Всё происходило в полусне. Опять тяжёлая медь люстр, звуки открывающихся лифтов, волна лестницы – серебристый холодный мрамор. Ночь придвинулась к парадному подъезду, в дрожи кустов была печаль и прохлада. Потом, в своём гостиничном номере она видела стружку фонарных огней в оконном стекле – будто тонкий ножик крошил сверкающие ленты, измельчал их, дробил. Актеон приподнялся на локте, провел ладонью по её спине: «Воды?»

Она уткнулась носом, губами, всей душой в его спину, в голос, который делал её особенной. Живой, разной. Кивнула. Он принёс воды. Диана пила из высокого стакана воду со вкусом ночного мира, покоя. Днём у воды не бывает такого вкуса. Он ещё долго её обнимал, целовал бархат и шёлк, которые спорили в её теле. Ничего не говорил. И она тоже молчала. Чтобы сказать ему всё, ей не нужны были слова.

Она пробормотала:

– Сплю, и ты… Дебюсси всё же абсолютно мой композитор….

– Интересно, что всё же с ним произошло, с солистом? А рояль звучал хорошо… чутко…

Она пожала плечами в сладкой полудрёме.

–  Ты видел девочку? Молоденькую билетёршу?

Он не видел. Диана шепнула:

– Не наблюдательный ты… Там была и его жена. Она же и агент. Высокая, в сером…

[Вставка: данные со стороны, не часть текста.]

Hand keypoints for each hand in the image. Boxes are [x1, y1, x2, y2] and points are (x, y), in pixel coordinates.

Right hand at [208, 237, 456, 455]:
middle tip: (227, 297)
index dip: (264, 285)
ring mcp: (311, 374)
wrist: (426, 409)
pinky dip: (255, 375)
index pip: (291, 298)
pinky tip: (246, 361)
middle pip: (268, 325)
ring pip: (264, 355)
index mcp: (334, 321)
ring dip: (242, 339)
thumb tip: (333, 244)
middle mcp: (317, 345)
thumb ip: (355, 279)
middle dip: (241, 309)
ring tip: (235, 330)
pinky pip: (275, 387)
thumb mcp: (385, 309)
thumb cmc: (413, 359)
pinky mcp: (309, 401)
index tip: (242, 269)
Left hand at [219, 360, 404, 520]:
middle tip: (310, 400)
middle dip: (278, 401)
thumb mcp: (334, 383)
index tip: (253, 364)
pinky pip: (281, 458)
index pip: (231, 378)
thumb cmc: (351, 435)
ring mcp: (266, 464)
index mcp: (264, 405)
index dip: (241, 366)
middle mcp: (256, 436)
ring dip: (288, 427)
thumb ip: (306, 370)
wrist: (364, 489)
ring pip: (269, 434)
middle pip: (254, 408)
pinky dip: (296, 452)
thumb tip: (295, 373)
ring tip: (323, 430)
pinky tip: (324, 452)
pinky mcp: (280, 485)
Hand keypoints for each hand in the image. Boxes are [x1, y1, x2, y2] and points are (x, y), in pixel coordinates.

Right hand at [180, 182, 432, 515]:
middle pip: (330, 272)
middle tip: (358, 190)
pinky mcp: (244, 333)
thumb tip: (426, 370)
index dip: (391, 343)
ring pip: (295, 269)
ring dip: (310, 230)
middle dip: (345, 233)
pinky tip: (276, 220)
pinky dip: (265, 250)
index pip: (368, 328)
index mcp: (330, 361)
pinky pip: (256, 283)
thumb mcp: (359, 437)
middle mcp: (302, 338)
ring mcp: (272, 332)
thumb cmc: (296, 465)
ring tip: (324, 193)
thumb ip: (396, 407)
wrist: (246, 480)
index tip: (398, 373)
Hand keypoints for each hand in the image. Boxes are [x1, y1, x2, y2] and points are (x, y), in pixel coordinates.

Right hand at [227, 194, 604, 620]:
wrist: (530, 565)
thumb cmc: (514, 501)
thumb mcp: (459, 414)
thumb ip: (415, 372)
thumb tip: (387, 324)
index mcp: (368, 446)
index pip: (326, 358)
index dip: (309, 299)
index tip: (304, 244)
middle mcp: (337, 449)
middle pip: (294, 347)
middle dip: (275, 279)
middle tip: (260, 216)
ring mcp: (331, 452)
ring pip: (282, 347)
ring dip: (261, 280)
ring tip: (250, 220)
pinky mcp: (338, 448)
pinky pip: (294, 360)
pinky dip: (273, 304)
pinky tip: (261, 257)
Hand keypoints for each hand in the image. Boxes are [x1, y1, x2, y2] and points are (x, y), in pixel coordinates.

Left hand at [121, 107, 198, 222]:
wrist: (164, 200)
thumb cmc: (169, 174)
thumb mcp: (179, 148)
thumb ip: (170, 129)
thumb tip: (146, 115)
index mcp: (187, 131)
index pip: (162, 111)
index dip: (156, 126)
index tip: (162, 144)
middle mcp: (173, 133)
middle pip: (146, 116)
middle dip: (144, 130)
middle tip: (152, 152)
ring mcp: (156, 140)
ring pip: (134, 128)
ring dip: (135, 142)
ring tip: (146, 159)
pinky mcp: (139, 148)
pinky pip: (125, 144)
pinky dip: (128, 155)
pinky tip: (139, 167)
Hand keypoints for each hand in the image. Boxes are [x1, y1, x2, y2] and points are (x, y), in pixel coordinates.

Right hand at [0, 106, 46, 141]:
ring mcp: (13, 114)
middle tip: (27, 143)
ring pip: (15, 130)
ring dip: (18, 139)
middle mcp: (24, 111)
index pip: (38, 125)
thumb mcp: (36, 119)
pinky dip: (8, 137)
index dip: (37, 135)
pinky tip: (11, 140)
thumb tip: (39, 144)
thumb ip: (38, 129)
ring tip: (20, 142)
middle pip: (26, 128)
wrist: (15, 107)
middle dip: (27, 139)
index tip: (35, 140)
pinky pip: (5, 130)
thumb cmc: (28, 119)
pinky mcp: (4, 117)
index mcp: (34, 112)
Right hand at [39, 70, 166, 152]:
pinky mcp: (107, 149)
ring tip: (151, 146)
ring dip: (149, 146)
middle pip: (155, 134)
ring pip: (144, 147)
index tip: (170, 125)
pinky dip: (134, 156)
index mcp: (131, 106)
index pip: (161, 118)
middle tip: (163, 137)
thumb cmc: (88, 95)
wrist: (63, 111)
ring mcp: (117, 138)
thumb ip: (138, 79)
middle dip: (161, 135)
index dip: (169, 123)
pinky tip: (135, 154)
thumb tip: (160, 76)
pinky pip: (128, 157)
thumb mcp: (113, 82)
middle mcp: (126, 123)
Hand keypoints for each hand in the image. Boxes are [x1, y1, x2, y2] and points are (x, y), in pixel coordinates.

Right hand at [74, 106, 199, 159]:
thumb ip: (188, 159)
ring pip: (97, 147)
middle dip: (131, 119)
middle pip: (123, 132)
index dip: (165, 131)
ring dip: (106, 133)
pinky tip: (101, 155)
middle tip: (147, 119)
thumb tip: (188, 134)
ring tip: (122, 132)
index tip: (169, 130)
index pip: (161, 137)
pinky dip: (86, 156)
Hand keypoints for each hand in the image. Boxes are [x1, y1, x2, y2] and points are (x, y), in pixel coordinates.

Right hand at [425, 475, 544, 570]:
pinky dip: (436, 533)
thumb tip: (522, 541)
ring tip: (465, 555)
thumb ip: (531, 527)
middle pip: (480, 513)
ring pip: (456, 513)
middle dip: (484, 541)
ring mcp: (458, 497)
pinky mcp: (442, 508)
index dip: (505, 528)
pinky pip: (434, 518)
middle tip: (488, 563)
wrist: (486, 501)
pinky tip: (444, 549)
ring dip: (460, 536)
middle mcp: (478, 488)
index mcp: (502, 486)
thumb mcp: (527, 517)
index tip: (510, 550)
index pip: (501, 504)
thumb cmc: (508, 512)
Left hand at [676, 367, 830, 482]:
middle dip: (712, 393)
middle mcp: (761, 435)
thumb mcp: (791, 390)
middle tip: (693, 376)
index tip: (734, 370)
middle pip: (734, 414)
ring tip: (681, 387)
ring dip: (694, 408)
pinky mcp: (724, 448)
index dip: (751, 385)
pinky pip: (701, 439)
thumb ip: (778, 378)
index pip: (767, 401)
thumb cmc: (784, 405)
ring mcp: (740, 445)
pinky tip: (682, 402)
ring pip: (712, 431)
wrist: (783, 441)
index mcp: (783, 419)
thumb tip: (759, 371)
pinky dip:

Он что-то сказал про женские глупости. Она покорно кивнула. Она была слишком взволнована, ей было слишком хорошо сейчас, чтобы отвлекаться на его несерьёзные замечания. Она засыпала медленно. В уюте мягкой постели. В каком-то сладком и счастливом интермеццо. Такие бывают очень короткими. И безумно красивыми. И ранят, как грустное воспоминание-крошка, от которого никогда не избавиться.

Актеон стоял на балконе. Синие дали тревожили смутными очертаниями то ли таинственных замков, то ли парусами фрегатов. В городке Эйлате кто-то пел и играл на аккордеоне. С крыши, где был разбит маленький сад, взметнулась летучая мышь, похожая на обрывок тумана. Он потянулся к телефону, включил его. Набрал номер. После нескольких гудков раздался знакомый голос. Он решительно  сказал:

– Это я. Не было времени позвонить. Работаю, да. Какие тут удовольствия – работа, обычная работа… Ну и что, что море? И что, что Красное? Ладно. Приеду – отдохну… Пока, не скучай.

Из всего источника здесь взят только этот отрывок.